Can a cyclist pass a car? Yes. However, cyclists seem generally unaware that they are subject to speed limits, like everyone else. A German motorist once appealed a conviction for speeding in a play street, where motor vehicles must drive at walking pace. His argument was that his speedometer does not register walking pace, so how could he know he was over the limit? The judge said, “If you don’t know what walking pace is, you shouldn’t be on the road,” and promptly took his licence away. Cyclists don’t need a licence …
Will the fact that, due to the speed limit, there is no more whooshing of speeding motorists mean we have to start setting our alarm clocks again? There was no answer to this question. Probably because no one drives at 30 kph in the new fietsstraat. They drive more like 60.
I’ve just done two passes of the entire street at 30 kph. Fellow motorists were patient and understanding. Guess who was shouting and swearing at me for driving so slow? Come on, it’s an easy one. They didn’t guess.
And, will those of a nervous disposition on a bicycle now feel they have to step it up a bit to keep pace with the Tour de France and the non-whooshing-but-wishing-they-were-speeding motorists at 7.30 each morning? Not at all, the cars will simply ignore the ‘don’t pass cycles’ rule.
The fietsstraat was introduced as a safety measure. To make cycles lords of the manor in such streets, and cars the subservient serfs. So, does it work? Yes, and no.
Safety is all about rules and regulations but, more than that, it’s about knowing what the rules and regulations are and adhering to them. If everyone does that, then you have a state of safety.
But the fietsstraat doesn’t know what it wants to be, and its rules are hard to comprehend.
Above all is the rule that motorised transport may not overtake a cycle (see the white sign in the photo below: Gemotoriseerd verkeer mag fietsers NIET inhalen—motorised traffic may NOT overtake cyclists. So, what is motorised transport?
Is an e-bike motorised? It certainly has a motor: the electricity fuels a motor that helps the rider pedal along. And there are even bikes that are capable of up to 45 kph, that are issued with number plates here. Are they motorised? Is an e-step or e-scooter motorised? What about a mono-wheel? If these electrically driven vehicles are not motorised, then is an electric car motorised?
There has been a certain reaction by traditional cyclists on pedal bikes being buzzed out of the way on designated cycle tracks by the faster e-bikes and such like. To the point where one wonders whether the respect demanded by, especially, e-cycles from cars is simply denied when it comes to e-bikes respecting the slower pedal cycles.
What about cycles coming the opposite way to a car? Must a car stop to allow a cycle to pass an obstruction on their own side of the road? There’s nothing about it on the signs, but the rule is that they who are obstructed must wait until their path is clear. However, cyclists rarely, if ever, adhere to that rule. They need more puff to get going again, so they force other vehicles to stop.

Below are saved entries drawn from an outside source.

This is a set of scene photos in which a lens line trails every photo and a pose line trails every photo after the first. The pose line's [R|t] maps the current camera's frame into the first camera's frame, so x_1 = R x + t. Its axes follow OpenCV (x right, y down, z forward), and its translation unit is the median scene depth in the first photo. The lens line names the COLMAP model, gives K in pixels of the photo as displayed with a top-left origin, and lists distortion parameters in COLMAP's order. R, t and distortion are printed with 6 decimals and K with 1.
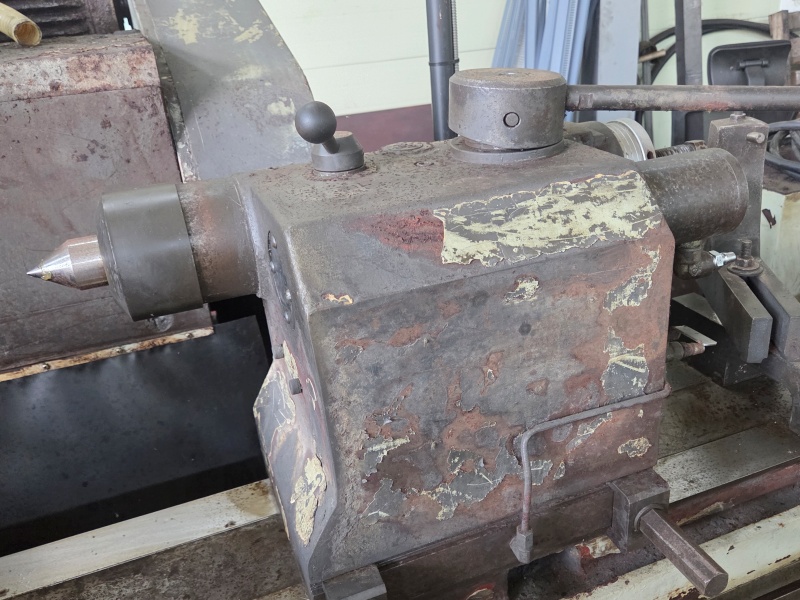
lens RADIAL K [[732.5, 0, 400.0], [0, 732.5, 300.0], [0, 0, 1]] dist [-0.009221, -0.008485]
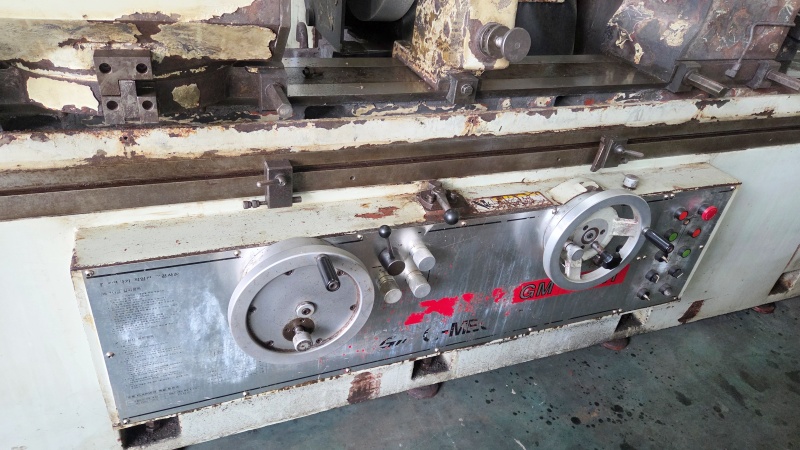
lens RADIAL K [[526.1, 0, 400.0], [0, 526.1, 225.0], [0, 0, 1]] dist [0.039964, -0.000339]
pose [[0.983730, 0.145968, 0.104730, -1.321741], [-0.161819, 0.973161, 0.163620, 0.844932], [-0.078036, -0.177905, 0.980949, -1.116508]]
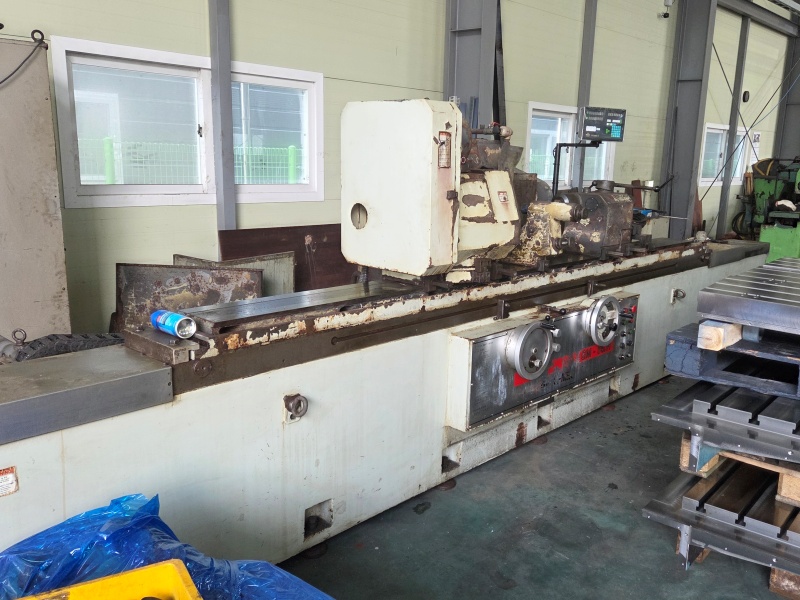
lens RADIAL K [[732.5, 0, 400.0], [0, 732.5, 300.0], [0, 0, 1]] dist [-0.009221, -0.008485]
pose [[0.899619, 0.013666, 0.436462, -4.740619], [0.084609, 0.975114, -0.204925, 2.086134], [-0.428401, 0.221283, 0.876074, -4.045760]]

If the Highway Code were to stipulate that a motorised vehicle does not include a motorised bike, and that a cycle may always pass an obstruction, without indicating at all, and without letting up on its speed, motorised or no, then that would be okay, because at least it would be in the rules and regulations and everyone would know and everyone could adhere to these requirements. Perhaps they could add in the priorities when three or four cars arrive at a three-way or four-way unmarked crossing where no one knows who should go first, and the cycles are dodging around everyone anyway.

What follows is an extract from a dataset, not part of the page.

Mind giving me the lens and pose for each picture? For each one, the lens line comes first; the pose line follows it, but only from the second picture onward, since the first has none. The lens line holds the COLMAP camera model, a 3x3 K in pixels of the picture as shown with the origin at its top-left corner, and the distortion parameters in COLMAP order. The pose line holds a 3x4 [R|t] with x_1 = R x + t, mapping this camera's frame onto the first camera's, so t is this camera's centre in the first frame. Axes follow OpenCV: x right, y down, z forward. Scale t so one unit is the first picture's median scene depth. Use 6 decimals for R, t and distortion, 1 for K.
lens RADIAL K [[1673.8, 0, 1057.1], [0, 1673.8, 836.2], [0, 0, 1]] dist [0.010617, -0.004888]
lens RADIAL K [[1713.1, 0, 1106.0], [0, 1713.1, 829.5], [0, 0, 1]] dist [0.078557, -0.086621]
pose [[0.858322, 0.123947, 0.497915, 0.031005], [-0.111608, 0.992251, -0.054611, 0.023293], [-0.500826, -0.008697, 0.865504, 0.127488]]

You can make rules and regulations as idiotic as you want; really, you can: like Malta’s rule of give way to the right at an unmarked crossing, but drive on the left (you need to think about that one: the vehicle with supposed priority must always give way to another vehicle coming in the third direction). Such oddnesses are because rules regulate liability, even if they cause accidents. They must therefore form a coherent whole and not have each road user deciding for themselves what the rules have to be.
Telling motorised vehicles not to pass, and then motorising the very vehicles for which the street is supposedly designated is … well, as they say in Portland, surprising to say the least.